Le soleil, ni la mort

 

Le soleil ni la mort ne se peuvent regarder fixement.


François de la Rochefoucauld, maxime XXV des « Réflexions ou Sentences et maximes morales de monsieur de la Rochefoucauld » (1678).










Voilà certainement une des plus célèbres maximes de la Rochefoucauld. Je ne sais pas exactement ce que voulait dire l'auteur par cette formule très brève. Je précise que je ne suis pas du tout un spécialiste de François de la Rochefoucauld, je suis juste un amateur de ses maximes. Quand je réfléchis à cette formule : « Le soleil ni la mort ne se peuvent regarder fixement », je vois deux sens que l'on peut dégager :

  • 1°) La mort serait désagréable à regarder, on préférerait détourner son âme de sa réalité.
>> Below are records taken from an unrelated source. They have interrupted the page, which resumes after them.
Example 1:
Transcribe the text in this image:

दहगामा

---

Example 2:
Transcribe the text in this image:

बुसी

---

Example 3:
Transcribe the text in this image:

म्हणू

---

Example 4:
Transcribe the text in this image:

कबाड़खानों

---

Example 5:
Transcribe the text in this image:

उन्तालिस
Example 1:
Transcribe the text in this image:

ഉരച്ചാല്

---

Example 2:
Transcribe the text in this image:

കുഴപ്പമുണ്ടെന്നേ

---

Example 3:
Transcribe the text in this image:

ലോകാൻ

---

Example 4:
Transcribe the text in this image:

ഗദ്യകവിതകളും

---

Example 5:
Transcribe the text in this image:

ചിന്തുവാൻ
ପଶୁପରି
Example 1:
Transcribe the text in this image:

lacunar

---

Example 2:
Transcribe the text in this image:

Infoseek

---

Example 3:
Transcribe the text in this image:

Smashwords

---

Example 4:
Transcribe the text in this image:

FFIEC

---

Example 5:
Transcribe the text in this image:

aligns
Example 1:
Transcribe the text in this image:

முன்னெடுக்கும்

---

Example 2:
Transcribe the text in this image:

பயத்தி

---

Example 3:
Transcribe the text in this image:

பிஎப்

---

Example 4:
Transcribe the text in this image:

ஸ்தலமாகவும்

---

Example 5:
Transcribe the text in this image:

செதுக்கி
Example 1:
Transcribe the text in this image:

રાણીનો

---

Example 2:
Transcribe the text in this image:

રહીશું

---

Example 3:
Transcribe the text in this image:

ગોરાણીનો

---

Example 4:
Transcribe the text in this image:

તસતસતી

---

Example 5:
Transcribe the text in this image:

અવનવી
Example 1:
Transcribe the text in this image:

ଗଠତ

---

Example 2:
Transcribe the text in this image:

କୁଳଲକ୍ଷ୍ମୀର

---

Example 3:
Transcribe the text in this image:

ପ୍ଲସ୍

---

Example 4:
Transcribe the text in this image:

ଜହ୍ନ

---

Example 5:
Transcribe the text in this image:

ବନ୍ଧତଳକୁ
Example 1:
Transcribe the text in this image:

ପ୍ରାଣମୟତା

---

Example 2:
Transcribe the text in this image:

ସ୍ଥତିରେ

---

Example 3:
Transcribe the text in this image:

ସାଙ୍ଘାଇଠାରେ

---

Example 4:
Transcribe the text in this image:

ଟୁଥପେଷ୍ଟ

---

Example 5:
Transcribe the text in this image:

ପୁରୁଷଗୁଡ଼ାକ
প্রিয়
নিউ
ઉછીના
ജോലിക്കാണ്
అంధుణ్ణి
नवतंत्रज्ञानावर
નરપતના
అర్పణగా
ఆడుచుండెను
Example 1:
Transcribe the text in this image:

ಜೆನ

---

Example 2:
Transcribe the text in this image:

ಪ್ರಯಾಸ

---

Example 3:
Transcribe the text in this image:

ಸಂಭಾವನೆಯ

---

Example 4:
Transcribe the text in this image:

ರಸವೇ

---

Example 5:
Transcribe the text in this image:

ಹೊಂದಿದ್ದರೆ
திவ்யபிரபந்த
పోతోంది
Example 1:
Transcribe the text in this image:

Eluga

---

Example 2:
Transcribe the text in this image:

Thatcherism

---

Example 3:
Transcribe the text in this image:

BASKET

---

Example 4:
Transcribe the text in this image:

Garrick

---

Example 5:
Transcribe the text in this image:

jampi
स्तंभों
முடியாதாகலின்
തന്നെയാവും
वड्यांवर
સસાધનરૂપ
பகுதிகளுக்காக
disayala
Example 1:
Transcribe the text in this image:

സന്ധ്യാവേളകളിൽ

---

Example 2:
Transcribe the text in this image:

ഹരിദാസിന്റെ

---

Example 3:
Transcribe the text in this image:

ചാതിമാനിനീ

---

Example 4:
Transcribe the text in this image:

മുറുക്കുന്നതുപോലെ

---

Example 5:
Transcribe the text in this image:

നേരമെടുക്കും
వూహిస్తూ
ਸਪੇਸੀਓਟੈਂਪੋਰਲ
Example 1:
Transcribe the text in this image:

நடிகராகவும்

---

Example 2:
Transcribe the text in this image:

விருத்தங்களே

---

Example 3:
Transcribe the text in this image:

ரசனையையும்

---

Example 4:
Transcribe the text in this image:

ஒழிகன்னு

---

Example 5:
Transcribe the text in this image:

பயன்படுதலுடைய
C'est le thème du divertissement chez Blaise Pascal, et l'on dit la Rochefoucauld proche des thèses jansénistes : vous savez, le roi qui ne peut rester seul dans sa chambre, car alors la misère de sa condition mortelle viendrait le hanter et le déprimer. Contempler le soleil trop longtemps brûlerait nos yeux, contempler la mort trop longtemps sans s'en détourner par la grâce des divertissements brûlerait notre psychisme et notre moral.
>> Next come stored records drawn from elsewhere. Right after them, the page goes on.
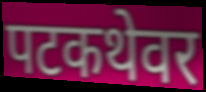
पटकथेवर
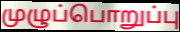
முழுப்பொறுப்பு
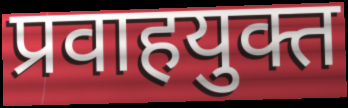
प्रवाहयुक्त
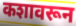
कशावरून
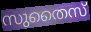
സുതൈസ്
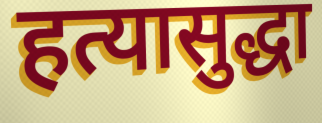
हत्यासुद्धा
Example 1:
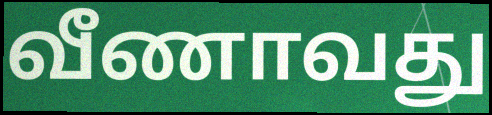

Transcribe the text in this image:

வீணாவது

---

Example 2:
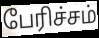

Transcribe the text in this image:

பேரிச்சம்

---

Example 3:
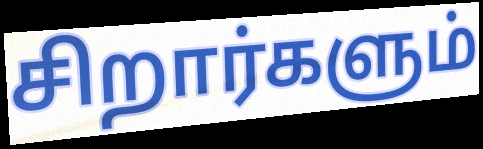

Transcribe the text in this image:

சிறார்களும்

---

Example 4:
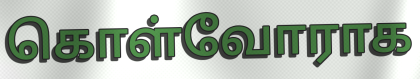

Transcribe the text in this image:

கொள்வோராக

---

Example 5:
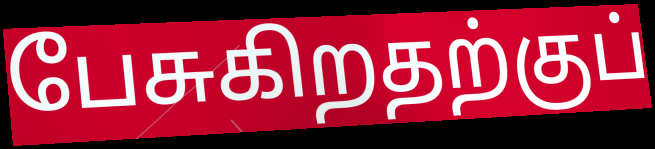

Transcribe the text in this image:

பேசுகிறதற்குப்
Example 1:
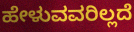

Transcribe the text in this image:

ಹೇಳುವವರಿಲ್ಲದೆ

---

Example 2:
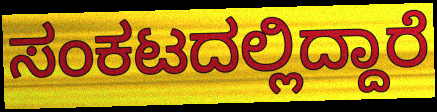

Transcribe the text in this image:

ಸಂಕಟದಲ್ಲಿದ್ದಾರೆ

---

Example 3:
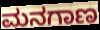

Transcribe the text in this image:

ಮನಗಾಣ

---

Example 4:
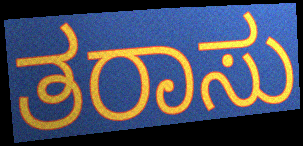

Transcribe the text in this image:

ತರಾಸು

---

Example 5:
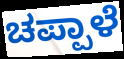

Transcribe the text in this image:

ಚಪ್ಪಾಳೆ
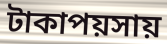
টাকাপয়সায়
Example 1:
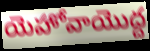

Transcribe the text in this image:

యెహోవాయొద్ద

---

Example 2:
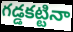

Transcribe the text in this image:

గడ్డకట్టినా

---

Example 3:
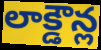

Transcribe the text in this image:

లాక్డౌన్ల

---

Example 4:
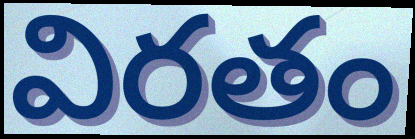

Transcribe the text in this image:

విరతం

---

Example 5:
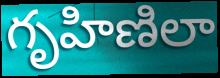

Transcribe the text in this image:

గృహిణిలా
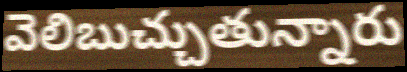
వెలిబుచ్చుతున్నారు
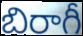
బిరాగీ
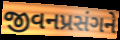
જીવનપ્રસંગને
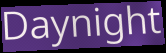
Daynight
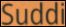
Suddi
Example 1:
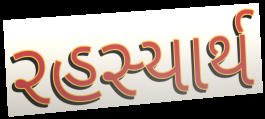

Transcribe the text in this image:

રહસ્યાર્થ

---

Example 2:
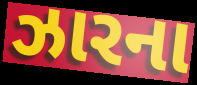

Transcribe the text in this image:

ઝારના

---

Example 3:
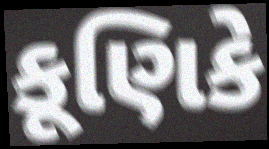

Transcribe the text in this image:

કૂણિકે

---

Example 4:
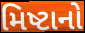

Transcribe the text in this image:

મિષ્ટાનો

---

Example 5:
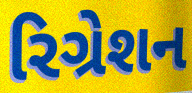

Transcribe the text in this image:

રિગ્રેશન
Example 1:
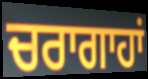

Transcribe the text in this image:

ਚਰਾਗਾਹਾਂ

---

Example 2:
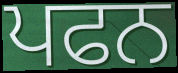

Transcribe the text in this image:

ਪਫਨ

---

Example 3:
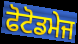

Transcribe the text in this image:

ਫੋਟੋਡਮੇਜ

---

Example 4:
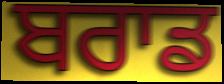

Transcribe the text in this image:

ਬਰਾਡ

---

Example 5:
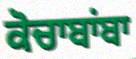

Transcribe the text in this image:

ਕੋਚਾਬਾਂਬਾ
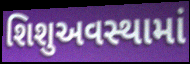
શિશુઅવસ્થામાં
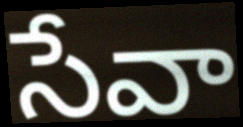
సేవా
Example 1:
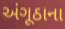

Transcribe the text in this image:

અંગૂઠાના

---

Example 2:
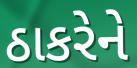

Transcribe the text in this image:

ઠાકરેને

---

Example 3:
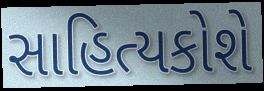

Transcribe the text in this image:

સાહિત્યકોશે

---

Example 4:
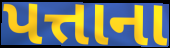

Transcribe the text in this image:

પત્તાના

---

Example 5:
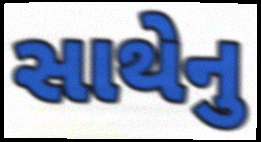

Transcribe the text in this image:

સાથેનુ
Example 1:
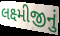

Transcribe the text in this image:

લક્ષ્મીજીનું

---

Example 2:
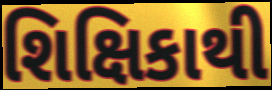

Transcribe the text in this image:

શિક્ષિકાથી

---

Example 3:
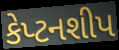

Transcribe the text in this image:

કેપ્ટનશીપ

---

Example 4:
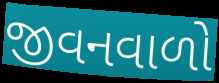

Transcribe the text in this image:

જીવનવાળો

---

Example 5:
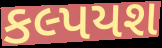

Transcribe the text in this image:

કલ્પયશ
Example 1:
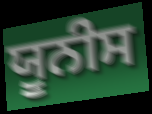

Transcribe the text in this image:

ਯੂਨੀਸ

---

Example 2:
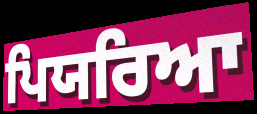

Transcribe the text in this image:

ਪਿਯਰਿਆ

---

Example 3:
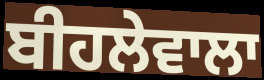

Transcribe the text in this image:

ਬੀਹਲੇਵਾਲਾ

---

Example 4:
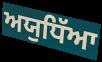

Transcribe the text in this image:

ਅਯੁਧਿੱਆ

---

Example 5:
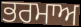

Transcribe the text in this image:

ਭਰਮਾਅ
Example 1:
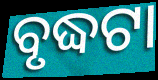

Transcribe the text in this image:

ବୃଦ୍ଧଟା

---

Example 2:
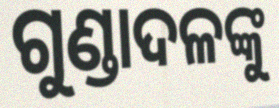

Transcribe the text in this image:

ଗୁଣ୍ଡାଦଳଙ୍କୁ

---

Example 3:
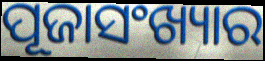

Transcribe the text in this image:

ପୂଜାସଂଖ୍ୟାର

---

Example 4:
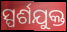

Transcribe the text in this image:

ସ୍ପର୍ଶଯୁକ୍ତ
  • 2°) Comme le soleil nous éblouit de son éclat, nous empêchant de l'observer minutieusement, la mort nous éblouirait notre existence, nous empêchant d'en avoir une conscience claire. Cela se rapprocherait de la réflexion d’Épicure dans la Lettre à Ménécée : quand vous êtes vivant, vous n'êtes pas mort, et quand vous êtes mort, vous n'êtes plus là pour penser la mort.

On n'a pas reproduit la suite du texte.